I have written about my underwhelmed reaction to the Amazon Kindle 2. With hope in my heart I went to my nearest Sony store in August to take a gander at the new Sony e-readers, they have come out with a “pocket”, “touch” and “digital reader daily” (that would be three e-reader offerings to Amazon’s two, but who’s counting). What they have done with the three separate e-readers is allow you to pick and choose the features you want and the price you want to pay, not that you “want” to pay $200 for a digital reader that you have to pay to put books on but you know what I mean. They have added the “innovation” of a touch screen which is a handy upgrade to Kindle’s offering. Like good citizens of the world Sony decided to use the epub format which is far more open than the proprietariness of the Amazon Kindle (although they have done a very nice mea culpa the whole 1984 ebook debacle will not leave my memory any time soon).They are even e-library book friendly as they have partnered with the same company that provides e-books for many public libraries. All in all a bit of an improvement to the Kindle. Take that overpriced, proprietary, silliness!

Now to welcome in the Irex DR800SG (can we not just call it the Irex 1, honestly!). It, sadly, does not have a touchscreen it has reached back to the days of Palm and uses a stylus.
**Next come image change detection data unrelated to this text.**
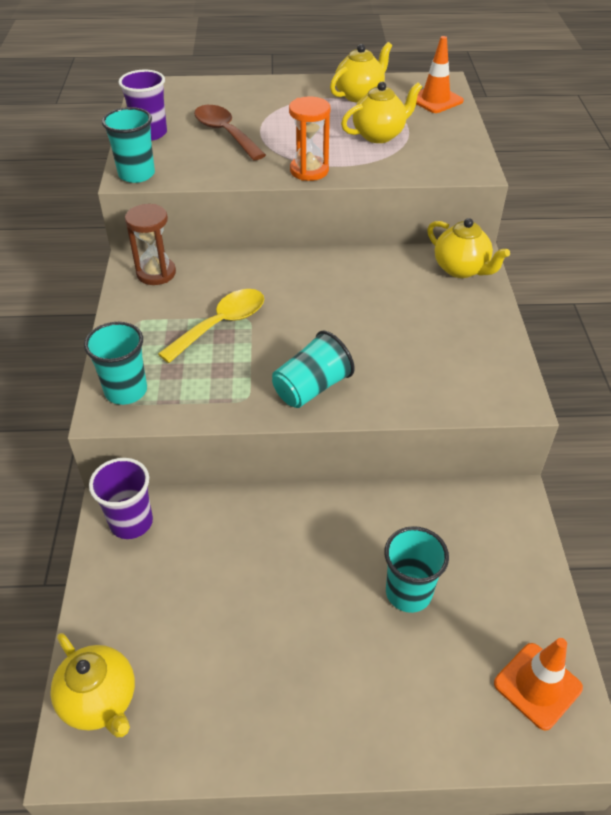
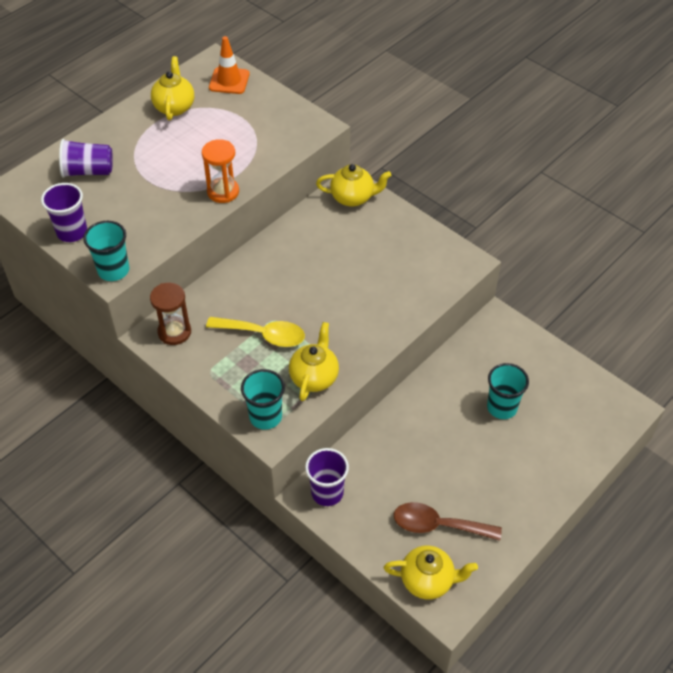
camera: 45 degrees left, 5 degrees up
yellow spoon [158,289,264,363] -> yellow spoon turned 105 degrees clockwise [206,317,305,347]
brown spoon [194,105,266,161] -> brown spoon moved to [394,502,502,541]
turquoise cup [272,331,354,408] -> none
yellow teapot [341,82,422,143] -> yellow teapot moved to [289,322,339,401]
orange traffic cone [494,638,583,730] -> none
none -> purple cup [59,139,113,178]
However, it does offer the joys of epub (with a promise to stick with the DRM free market) and wireless 3G through Verizon. It even boasts a radio, there’s a novel idea. The screen is 8.1 inches and it actually comes with a case, who would have thought consumers would want that?…not Amazon or Sony. The big downside for me is that it is not compatible with the Mac and I have not heard if public library e-books will be downloadable. And sadly, yes, it will cost $399 through selected Best Buy locations in October. Overpriced, less-than-proprietary, silliness continues but I remain hopeful.

Popular Library

I have written previously about the studies that have been done regarding a well-staffed and funded school library raising achievement . That was in my response to Governor Schwarzennegar’s call to change all textbooks to an electronic format. Now an administrator at a school in Boston has decided that paper books are absolutely unnecessary.
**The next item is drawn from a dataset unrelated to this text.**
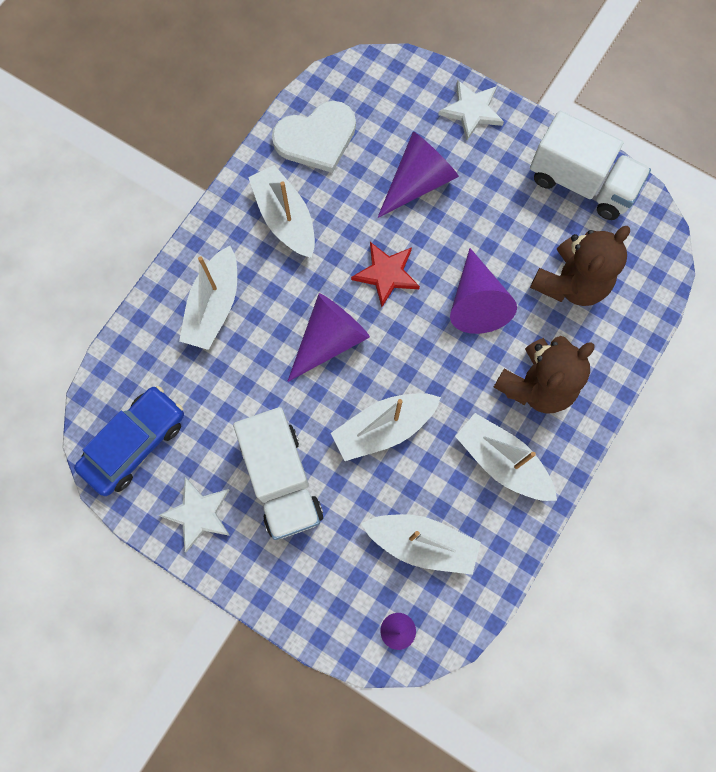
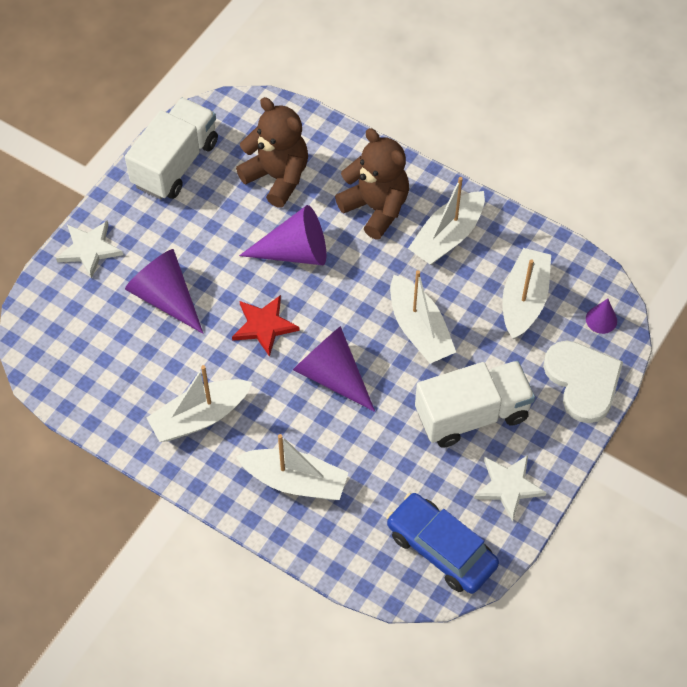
camera: 90 degrees left, 15 degrees down
white heart [272,101,356,173] -> white heart moved to [543,341,623,423]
This reminds of the “heated debates” I used to have with a technology teacher in the mid 90’s who fought against teaching students keyboarding because we would all be using speech-to-text technology within the next few years. We see how well that prediction panned out.
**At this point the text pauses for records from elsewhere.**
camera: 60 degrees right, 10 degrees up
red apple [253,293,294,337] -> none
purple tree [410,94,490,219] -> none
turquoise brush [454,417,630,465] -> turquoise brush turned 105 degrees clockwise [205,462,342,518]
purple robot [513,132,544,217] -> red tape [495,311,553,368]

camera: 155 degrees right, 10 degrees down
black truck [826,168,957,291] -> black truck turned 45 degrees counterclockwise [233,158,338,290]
As an academic librarian I see students all day who can not write and have no clue how to start a research paper. We know that the more you read the better writer you become. We know that the more you read in sustained periods the easier it is to work for sustained periods. And we know that when reading is electronic, particularly off of our laptops, that have constant visual updates and reminders we do not read for sustained periods of time, we attempt to multitask. We know there is still a digital divide.  We know that students and schools (including the one in this article) can not afford enough e-readers to supply their students. We know that e-readers are relatively fragile (the polar opposite of anything you want to give a child). We know that strong school libraries have high book check-out numbers and higher test scores than the norm. But who needs facts, right? Out with the proven and in with the shiny shiny.

They will be sorry. In the meantime I am sorry for them and mourn the loss of learning for their students.